Lactancia Materna: La opción recomendada

La lactancia materna es el proceso mediante el cual una mujer alimenta a su bebé recién nacido a través de sus pechos, los cuales empiezan a segregar leche inmediatamente después del parto. Según la Organización Mundial de la Salud (OMS), la lactancia materna exclusiva es la mejor forma de aportar los nutrientes necesarios para el correcto desarrollo del bebé durante sus primeros seis meses de vida.

Posteriormente, es posible introducir otros alimentos apropiados para la edad del bebé y/o alternar la lactancia materna con la artificial para ajustarse a sus necesidades nutricionales conforme avanza su crecimiento. No obstante, la OMS recomienda seguir dando de mamar a los bebés hasta los dos años.

Ventajas de la lactancia materna

  • Previene de infecciones bacterianas y virales, ya que aporta anticuerpos de la madre y ayuda a desarrollar el sistema inmune del bebé.
  • Facilita la digestión, teniendo en cuenta que el sistema digestivo del recién nacido todavía no es completamente funcional.
  • Tiene una mayor disponibilidad, ya que la leche siempre está lista y a la temperatura adecuada para el bebé.
  • Permite crear un vínculo emocional muy fuerte con la madre, lo cual contribuye a un mejor bienestar y al aumento de la autoestima.
  • Ayuda a quemar calorías en el cuerpo de la madre y a recuperar la figura después del parto, pues supone un gasto energético importante.
  • Ofrece protección anticonceptiva para la madre gracias a la liberación de prolactina, lo cual impide la ovulación y por tanto el embarazo.
  • La leche materna no cuesta dinero, por lo que permite a los padres ahorrar y destinar los recursos económicos a otras necesidades.
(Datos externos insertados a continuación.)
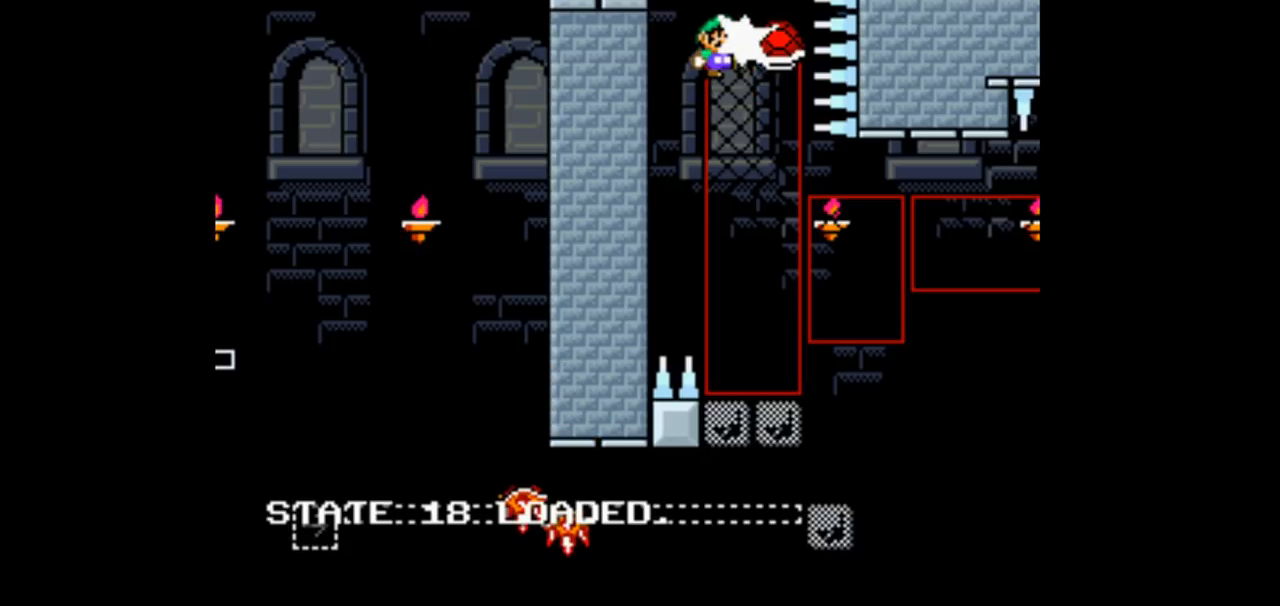
{"buttons": ["B", "Y"], "events": [[100, "Y", "down"]]}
Si quieres leer más sobre las ventajas de la lactancia materna tanto en la madre como en el bebé, puedes pinchar en este enlace: Beneficios de la leche materna.

Lactancia Artificial: Una alternativa válida

Aunque la leche materna es el alimento perfecto para el recién nacido, no siempre es posible recurrir a este tipo de alimentación. Hay ocasiones en las que la lactancia materna no permite el adecuado desarrollo del bebé y, por ello, muchas madres se ven obligadas a dejar de dar el pecho a sus bebés y pasar al biberón.

Algunos de los motivos que obligan a los padres a tener que recurrir a la lactancia artificial son los siguientes:

  • Lactancia materna ineficaz: la producción de leche no es suficiente o existe alteración en la subida de la leche.
  • La mujer siente un dolor intenso al dar de mamar.
  • El bebé no tiene suficiente fuerza para succionar, por lo que no recibe la cantidad de leche que necesita para crecer adecuadamente.
  • La madre sigue un tratamiento médico que le obliga a tomar ciertos medicamentos no compatibles con la lactancia materna, ya que podrían llegar al bebé.
  • La madre tiene hábitos tóxicos y poco saludables, como fumar o tomar alcohol, lo cual puede disminuir no solo la cantidad de leche producida sino también su calidad.
  • La madre padece alguna enfermedad o infección incompatible con la lactancia, como el virus de la inmunodeficiencia humana (VIH) o la aparición del herpes simple en el pezón.
  • El bebé sufre galactosemia o fenilcetonuria, patologías que consisten en el déficit de ciertas enzimas, lo que obliga a tomar otros tipos de leches especiales, sin lactosa y sin fenilalanina, respectivamente.

También es posible que se recurra a la lactancia artificial por propia decisión de la madre, ya sea por motivos laborales o personales. Hay mujeres que prefieren alimentar a su bebé directamente con biberón, principalmente por la inmensa comodidad que supone. Otro de los motivos que defienden estas mujeres es que la lactancia no recae solo sobre ellas, oues la pareja o familiares pueden ayudarlas en la labor de la alimentación. Además, la lactancia artificial les permite seguir con sus rutinas diarias.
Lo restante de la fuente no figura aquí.